Binding small molecules
- Peter asked if IntAct can capture the specifics of covalently vs non-covalently bound small molecules.
- Sandra mentioned that they can.
- Maltose transport complex- should the definition be modified in GO?
- No. The definition is based on the function and not composition. The logical definition does include the detail about transporting maltose.
- If in doubt, the curator can follow the link to the Complex Portal and see if the small molecule has been defined as an integral part of the complex.
Mixed experimental evidence:
- If there is a crystal structure of a complex where a human protein is complexed with a mouse and a rat protein (3 proteins altogether), how do we capture this?
- NOW: IntAct curates these and uses the crystal as evidence only if the similarity is (nearly) 100%.
- NOW: If similarity is not (nearly) 100% the complex in the CP has ECO:0000306 (inference from background scientific knowledge used in manual assertion). These complexes could be flagged as 'do-not-export'.
- Should the corresponding complex be captured in IntAct with ECO:0000088 (biological system reconstituted)? Or ISO? (because two subunits are going to be inferred based on similarity to mouse and rat)
- Birgit: ECO:0000088 implies that all of the components are known in one system but here our evidence is mixed-species...?
- What should the evidence be in GO for CC, MF and BP? Since there is no direct experimental evidence for the complex in any one species, this may not be annotatable by GO?
- Example 1: 2x mouse, 1x rat
- As mouse and rat orthologs were 100% identical so we used the structure as evidence for both species and then inferred to human from the mouse entry.
- EM structure: http://www.ebi.ac.uk/pdbe/entry/emdb/EMD-2013/
- CP entry http://www.ebi.ac.uk/intact/complex/details/EBI-10817173 (mouse)
Inference via similarity:
- CP routinely infers complexes between related species (eg human/mouse) or paralogs within a species:
- We do want to annotate (using GO) to complexes that are inferred by similarity but we should be able to trace the function back to some experimental evidence. That is not the case in the reconstitution example (above).
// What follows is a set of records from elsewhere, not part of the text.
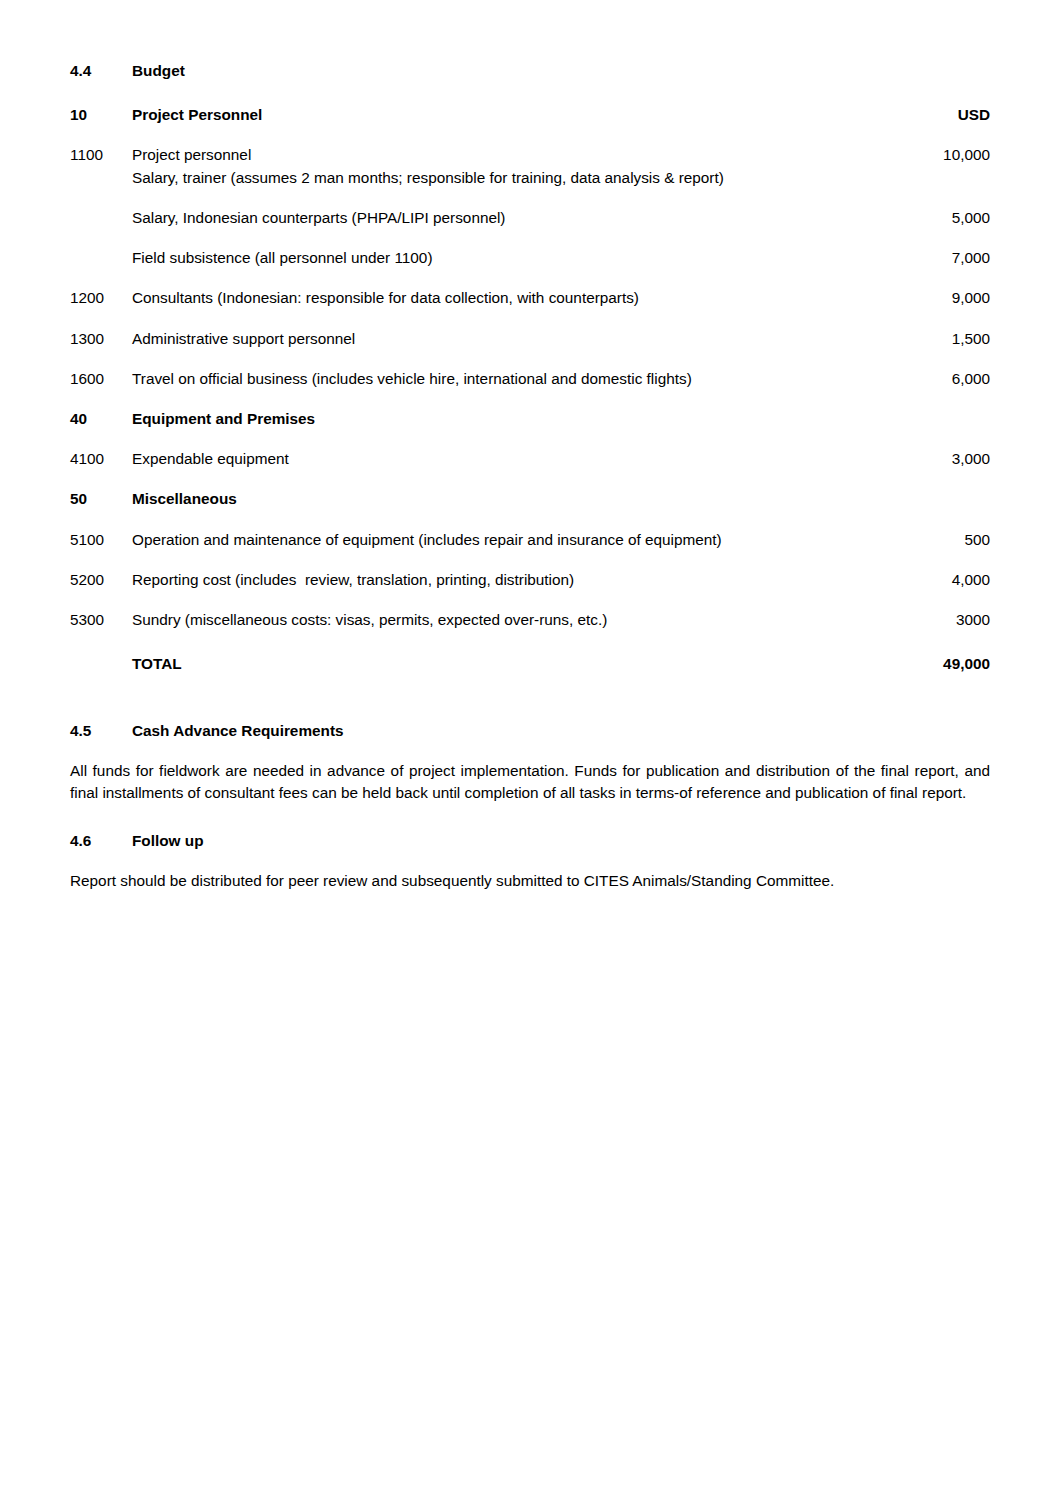4.4 Budget
| 10 | Project Personnel | USD |
| 1100 | Project personnel Salary, trainer (assumes 2 man months; responsible for training, data analysis & report) | 10,000 |
| | Salary, Indonesian counterparts (PHPA/LIPI personnel) | 5,000 |
| | Field subsistence (all personnel under 1100) | 7,000 |
| 1200 | Consultants (Indonesian: responsible for data collection, with counterparts) | 9,000 |
| 1300 | Administrative support personnel | 1,500 |
| 1600 | Travel on official business (includes vehicle hire, international and domestic flights) | 6,000 |
| 40 | Equipment and Premises | |
| 4100 | Expendable equipment | 3,000 |
| 50 | Miscellaneous | |
| 5100 | Operation and maintenance of equipment (includes repair and insurance of equipment) | 500 |
| 5200 | Reporting cost (includes review, translation, printing, distribution) | 4,000 |
| 5300 | Sundry (miscellaneous costs: visas, permits, expected over-runs, etc.) | 3000 |
| | TOTAL | 49,000 |
4.5 Cash Advance Requirements
All funds for fieldwork are needed in advance of project implementation. Funds for publication and distribution of the final report, and final installments of consultant fees can be held back until completion of all tasks in terms-of reference and publication of final report.
4.6 Follow up
Report should be distributed for peer review and subsequently submitted to CITES Animals/Standing Committee.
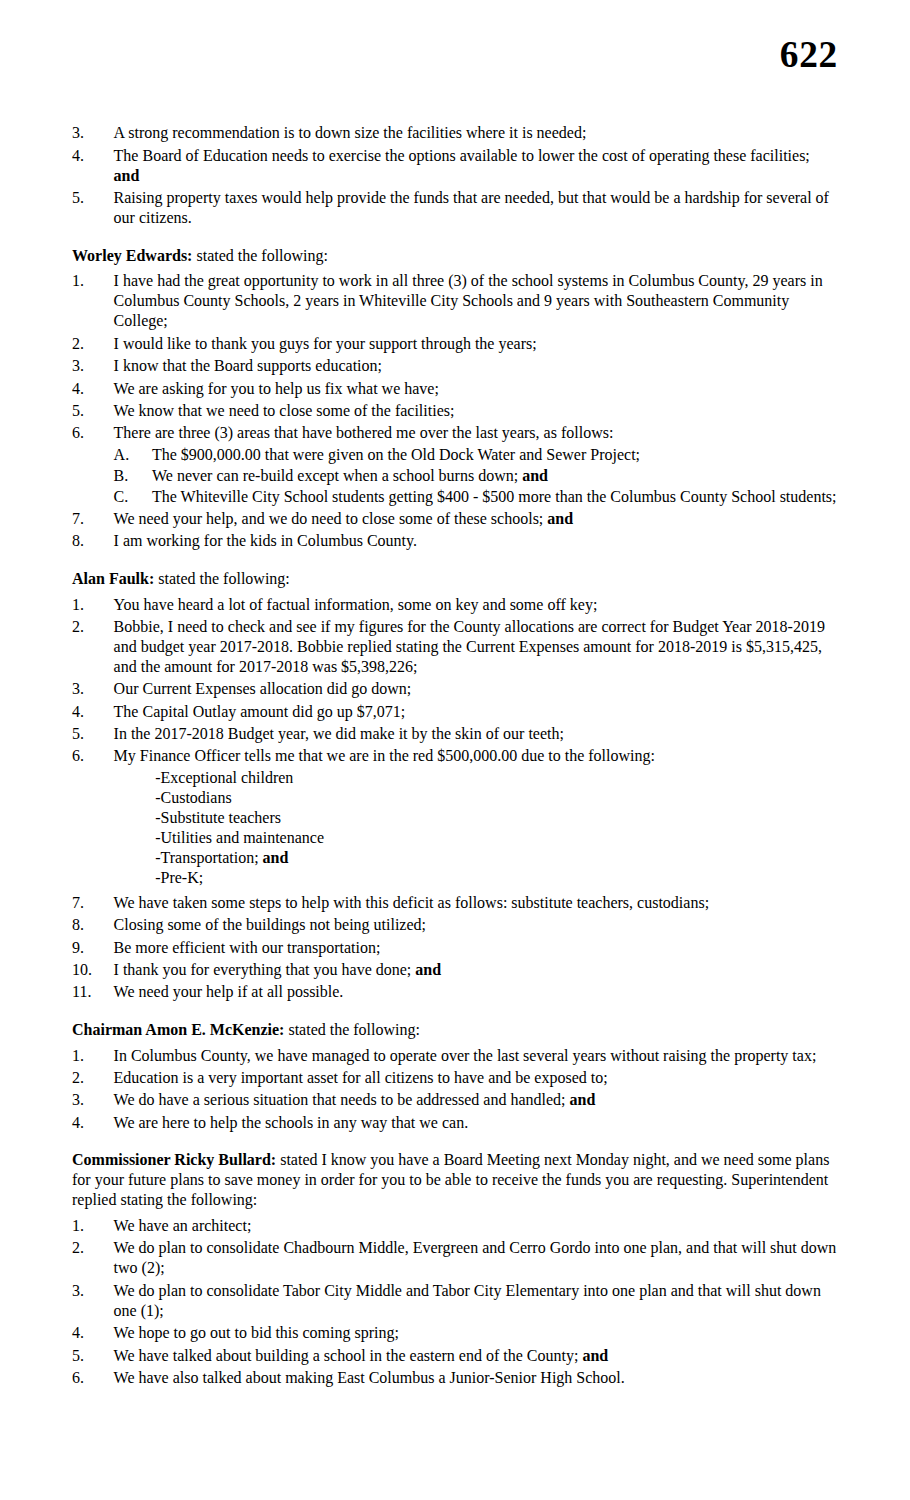622
A strong recommendation is to down size the facilities where it is needed;
The Board of Education needs to exercise the options available to lower the cost of operating these facilities; and
Raising property taxes would help provide the funds that are needed, but that would be a hardship for several of our citizens.
Worley Edwards: stated the following:
I have had the great opportunity to work in all three (3) of the school systems in Columbus County, 29 years in Columbus County Schools, 2 years in Whiteville City Schools and 9 years with Southeastern Community College;
I would like to thank you guys for your support through the years;
I know that the Board supports education;
We are asking for you to help us fix what we have;
We know that we need to close some of the facilities;
There are three (3) areas that have bothered me over the last years, as follows:
The $900,000.00 that were given on the Old Dock Water and Sewer Project;
We never can re-build except when a school burns down; and
The Whiteville City School students getting $400 - $500 more than the Columbus County School students;
We need your help, and we do need to close some of these schools; and
I am working for the kids in Columbus County.
Alan Faulk: stated the following:
You have heard a lot of factual information, some on key and some off key;
Bobbie, I need to check and see if my figures for the County allocations are correct for Budget Year 2018-2019 and budget year 2017-2018. Bobbie replied stating the Current Expenses amount for 2018-2019 is $5,315,425, and the amount for 2017-2018 was $5,398,226;
Our Current Expenses allocation did go down;
The Capital Outlay amount did go up $7,071;
In the 2017-2018 Budget year, we did make it by the skin of our teeth;
My Finance Officer tells me that we are in the red $500,000.00 due to the following:
-Exceptional children
-Custodians
-Substitute teachers
-Utilities and maintenance
-Transportation; and
-Pre-K;
We have taken some steps to help with this deficit as follows: substitute teachers, custodians;
Closing some of the buildings not being utilized;
Be more efficient with our transportation;
I thank you for everything that you have done; and
We need your help if at all possible.
Chairman Amon E. McKenzie: stated the following:
In Columbus County, we have managed to operate over the last several years without raising the property tax;
Education is a very important asset for all citizens to have and be exposed to;
We do have a serious situation that needs to be addressed and handled; and
We are here to help the schools in any way that we can.
Commissioner Ricky Bullard: stated I know you have a Board Meeting next Monday night, and we need some plans for your future plans to save money in order for you to be able to receive the funds you are requesting. Superintendent replied stating the following:
We have an architect;
We do plan to consolidate Chadbourn Middle, Evergreen and Cerro Gordo into one plan, and that will shut down two (2);
We do plan to consolidate Tabor City Middle and Tabor City Elementary into one plan and that will shut down one (1);
We hope to go out to bid this coming spring;
We have talked about building a school in the eastern end of the County; and
We have also talked about making East Columbus a Junior-Senior High School.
- These complex ID can be exported to GO and tagged with ISS/ISO.
- This is conceptually the same as using inferred gene products as annotation objects (Val).
- We won't set a fixed similarity cut-off value. It's more important to know that the orthologs have been shown to have some function, too.
- Example 2: 60% similarity
- The shelterin complex has one protein (ADC) that has only 60% similarity between human and mouse (curation in progress so no CP link available)
- UniProt align: http://www.uniprot.org/align/A201507162HHGWPKF0R
- Because the genes are identified as orthologs we curated the human complex and infer to mouse by ISO.
IPI for BP
- Rama: It doesn't make sense to make a Process annotation with IPI. Just because proteinA interacts with proteinB doesn't mean it is involved in the same process.
- Val: It should be okay to make Process annotations with IPI. She will send some examples.